In 1970, Fiji gained its independence from Great Britain, although it has dealt with some governmental and racial issues. A military coup took place in 1987 to prevent the shifting of power to an Indian-dominated coalition party. In 1990, a constitution was granted that gave non-ethnic Fijians a disproportionate say in the government, although they were given greater rights when the constitution was amended in 1997.

Another coup occurred in 2000 after the first Indo-Fijian Labor Party leader Mahendra Chaudhry was elected as Prime Minister of Fiji a year earlier. Chaudhry had been taken hostage by a Fijian businessman, George Speight, who demanded an end to Indian political participation.

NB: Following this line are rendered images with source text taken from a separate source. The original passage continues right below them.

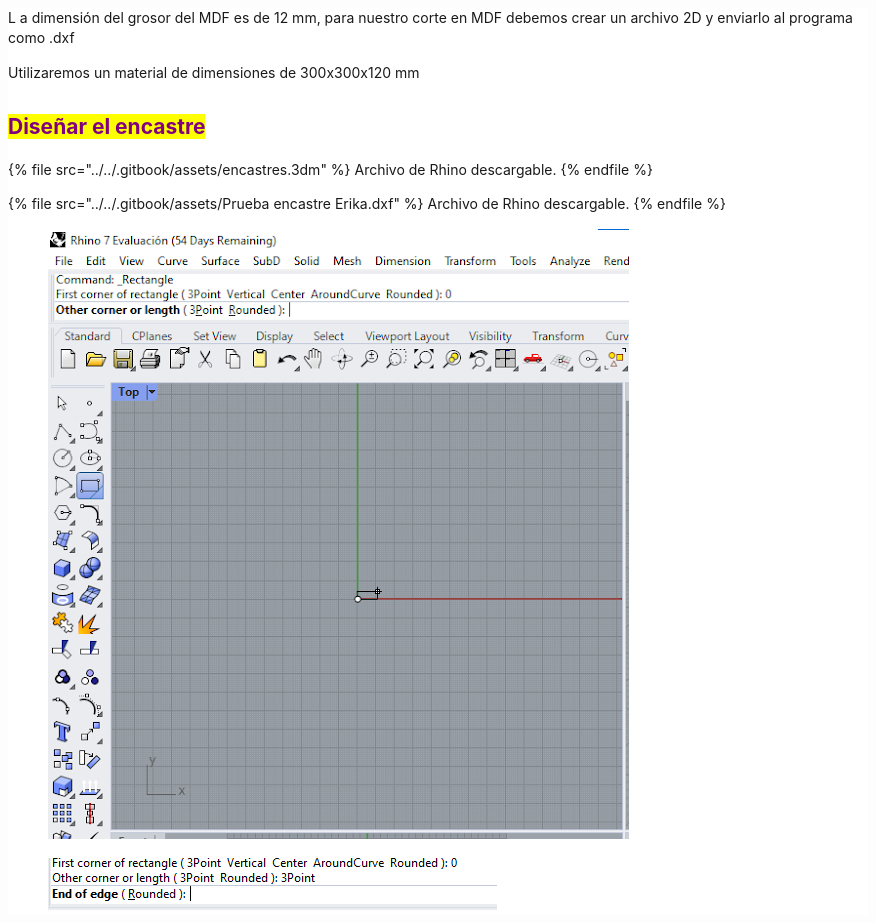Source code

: L a dimensión del grosor del MDF es de 12 mm, para nuestro corte en MDF debemos crear un archivo 2D y enviarlo al programa como .dxf

Utilizaremos un material de dimensiones de 300x300x120 mm

## <mark style="color:purple;">Diseñar el encastre</mark>

{% file src="../../.gitbook/assets/encastres.3dm" %}
Archivo de Rhino descargable.
{% endfile %}

{% file src="../../.gitbook/assets/Prueba encastre Erika.dxf" %}
Archivo de Rhino descargable.
{% endfile %}

<figure><img src="../../.gitbook/assets/image (176).png" alt=""><figcaption></figcaption></figure>

<figure><img src="../../.gitbook/assets/imagen_2023-11-13_112008552.png" alt=""><figcaption></figcaption></figure>
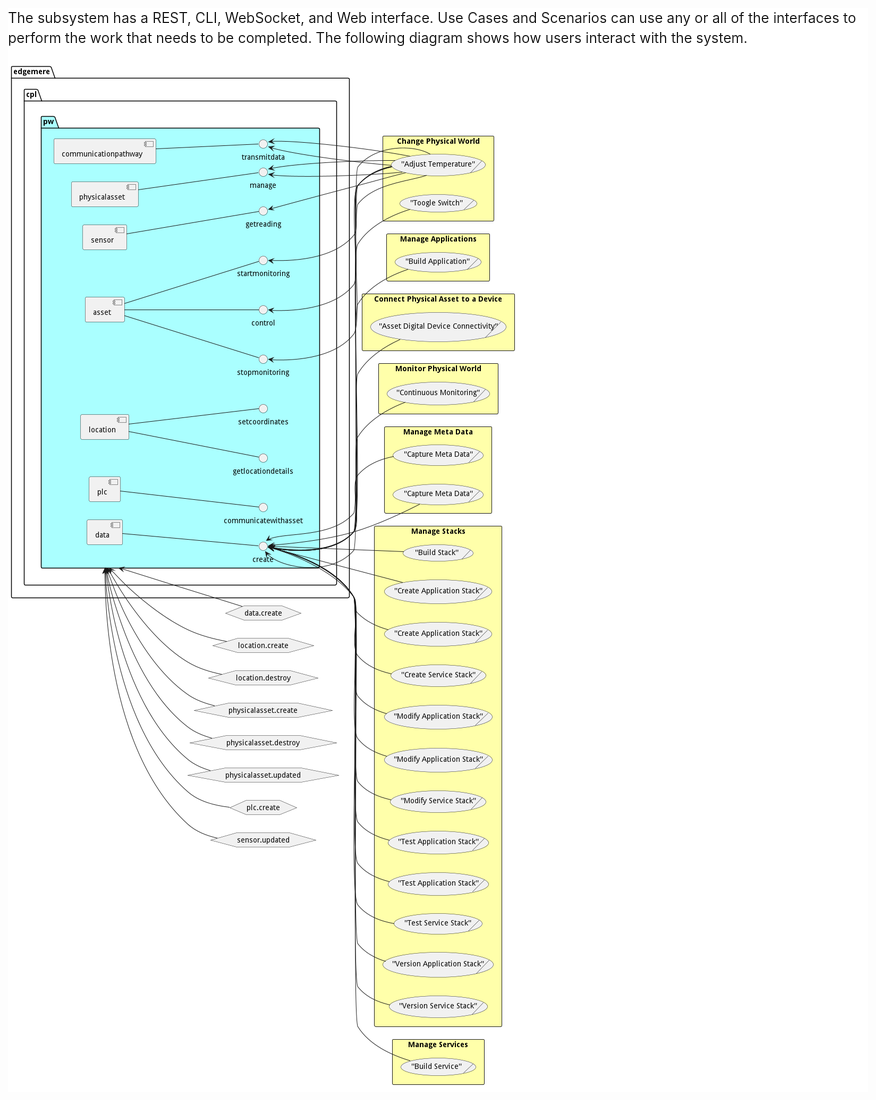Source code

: The subsystem has a REST, CLI, WebSocket, and Web interface. Use Cases and Scenarios can use any or all
of the interfaces to perform the work that needs to be completed. The following  diagram shows how
users interact with the system.

![Scenario Mappings Diagram](./scenariomapping.png)
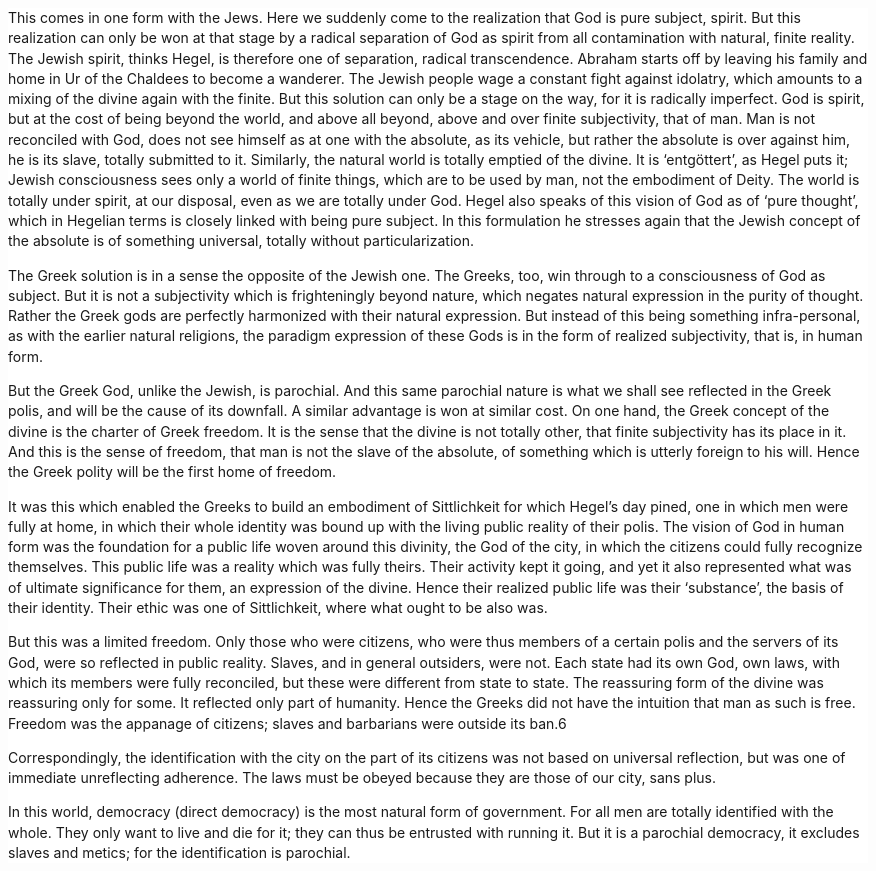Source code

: This comes in one form with the Jews. Here we suddenly come to the realization that God is pure subject, spirit. But this realization can only be won at that stage by a radical separation of God as spirit from all contamination with natural, finite reality. The Jewish spirit, thinks Hegel, is therefore one of separation, radical transcendence. Abraham starts off by leaving his family and home in Ur of the Chaldees to become a wanderer. The Jewish people wage a constant fight against idolatry, which amounts to a mixing of the divine again with the finite. But this solution can only be a stage on the way, for it is radically imperfect. God is spirit, but at the cost of being beyond the world, and above all beyond, above and over finite subjectivity, that of man. Man is not reconciled with God, does not see himself as at one with the absolute, as its vehicle, but rather the absolute is over against him, he is its slave, totally submitted to it. Similarly, the natural world is totally emptied of the divine. It is ‘entgöttert’, as Hegel puts it; Jewish consciousness sees only a world of finite things, which are to be used by man, not the embodiment of Deity. The world is totally under spirit, at our disposal, even as we are totally under God. Hegel also speaks of this vision of God as of ‘pure thought’, which in Hegelian terms is closely linked with being pure subject. In this formulation he stresses again that the Jewish concept of the absolute is of something universal, totally without particularization.

The Greek solution is in a sense the opposite of the Jewish one. The Greeks, too, win through to a consciousness of God as subject. But it is not a subjectivity which is frighteningly beyond nature, which negates natural expression in the purity of thought. Rather the Greek gods are perfectly harmonized with their natural expression. But instead of this being something infra-personal, as with the earlier natural religions, the paradigm expression of these Gods is in the form of realized subjectivity, that is, in human form.

But the Greek God, unlike the Jewish, is parochial. And this same parochial nature is what we shall see reflected in the Greek polis, and will be the cause of its downfall. A similar advantage is won at similar cost. On one hand, the Greek concept of the divine is the charter of Greek freedom. It is the sense that the divine is not totally other, that finite subjectivity has its place in it. And this is the sense of freedom, that man is not the slave of the absolute, of something which is utterly foreign to his will. Hence the Greek polity will be the first home of freedom.

It was this which enabled the Greeks to build an embodiment of Sittlichkeit for which Hegel’s day pined, one in which men were fully at home, in which their whole identity was bound up with the living public reality of their polis. The vision of God in human form was the foundation for a public life woven around this divinity, the God of the city, in which the citizens could fully recognize themselves. This public life was a reality which was fully theirs. Their activity kept it going, and yet it also represented what was of ultimate significance for them, an expression of the divine. Hence their realized public life was their ‘substance’, the basis of their identity. Their ethic was one of Sittlichkeit, where what ought to be also was.

But this was a limited freedom. Only those who were citizens, who were thus members of a certain polis and the servers of its God, were so reflected in public reality. Slaves, and in general outsiders, were not. Each state had its own God, own laws, with which its members were fully reconciled, but these were different from state to state. The reassuring form of the divine was reassuring only for some. It reflected only part of humanity. Hence the Greeks did not have the intuition that man as such is free. Freedom was the appanage of citizens; slaves and barbarians were outside its ban.6

Correspondingly, the identification with the city on the part of its citizens was not based on universal reflection, but was one of immediate unreflecting adherence. The laws must be obeyed because they are those of our city, sans plus.

In this world, democracy (direct democracy) is the most natural form of government. For all men are totally identified with the whole. They only want to live and die for it; they can thus be entrusted with running it. But it is a parochial democracy, it excludes slaves and metics; for the identification is parochial.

An ethnic Fijian-dominated government led by Prime Minister Laisenia Qarase took over after the incident, although the government was later ruled unconstitutional in 2003 because it did not include members of the Labor Party as they had refused to join after Chaudhry was excluded from the new government.

In 2006, Commodore Bainimarama executed a third coup against the government of Qarase and declared himself Acting President of Fiji. The coup was ruled illegal in 2009, and all members of his cabinet were suspended. However, Bainimarama was later reappointed his position as Prime Minister, and all Cabinet members had their positions returned to them as well.

Governmental and political issues still take place in Fiji today, though they do not affect visitors to the islands. Fiji is also now recognized as the focal point of the South Pacific and plays a major role in regional affairs as a result of its recent developments in sea and air transport and communication.